In Denmark, two independent human cases of mecC-MRSA infection have been linked to a livestock reservoir.
"We investigated the molecular epidemiology of the associated MRSA isolates using whole genome sequencing (WGS)," the researchers said.
"Single nucleotide polymorphisms (SNP) were defined and compared to a reference genome to place the isolates into a phylogenetic context.
"Phylogenetic analysis revealed two distinct farm-specific clusters comprising isolates from the human case and their own livestock, whereas human and animal isolates from the same farm only differed by a small number of SNPs, which supports the likelihood of zoonotic transmission."
Further analyses identified a number of genes and mutations that may be associated with host interaction and virulence.
"This study demonstrates that mecC-MRSA ST130 isolates are capable of transmission between animals and humans, and underscores the potential of WGS in epidemiological investigations and source tracking of bacterial infections," the research team said.
Congresswoman Slaughter said that "the groundbreaking study was conducted by genetics researchers who analyzed the genomes of MRSA bacteria from patients and their farm animals, and found the samples to be genetically identical".
In reaction, she has sent a letter to Dr Margaret Hamburg, the Commissioner of the US Food and Drug Administration calling for immediate action to reduce the use of antibiotics in livestock.
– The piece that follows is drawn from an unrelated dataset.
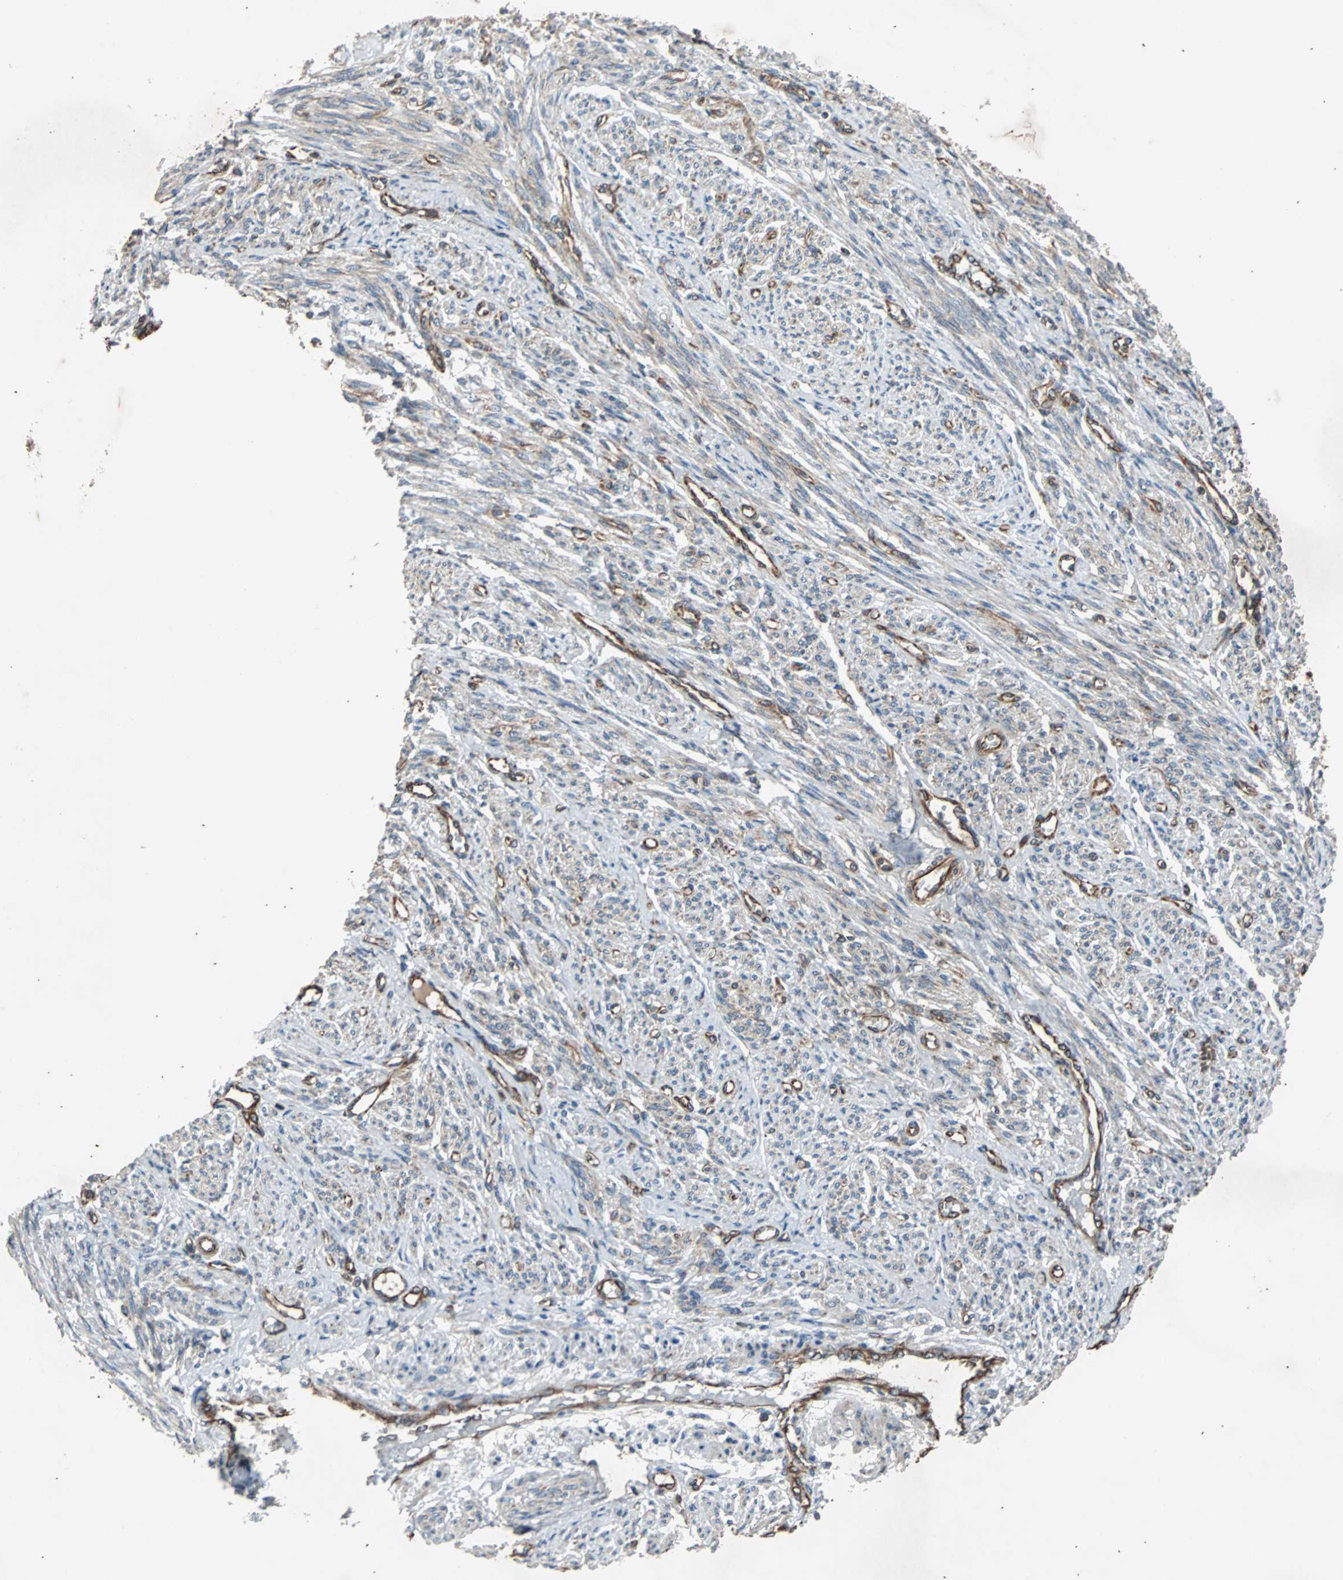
{"staining": {"intensity": "weak", "quantity": "25%-75%", "location": "cytoplasmic/membranous"}, "tissue": "smooth muscle", "cell_type": "Smooth muscle cells", "image_type": "normal", "snomed": [{"axis": "morphology", "description": "Normal tissue, NOS"}, {"axis": "topography", "description": "Smooth muscle"}], "caption": "Immunohistochemical staining of unremarkable human smooth muscle demonstrates low levels of weak cytoplasmic/membranous staining in approximately 25%-75% of smooth muscle cells.", "gene": "ACTR3", "patient": {"sex": "female", "age": 65}}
In sending the letter, Congresswoman Slaughter said: "This study ends any debate. The extreme overuse of antibiotics in livestock is endangering human health."
Congresswoman Slaughter added: "For decades, the United States Food and Drug Administration has failed to act in the face of a growing threat. These findings make it clearer than ever that their failure is endangering human life. Starting today, the FDA must take strong federal action to reduce antibiotic use in livestock and protect human health."
She said that the findings come on the heels of public health warnings in the United Kingdom and the United States about the catastrophic threat of antibiotic disease.
Earlier this month, Dr. Tom Frieden, director of the US Centers for Disease Control, warned that "our strongest antibiotics don't work and patients are left with potentially untreatable infections," the congresswoman said.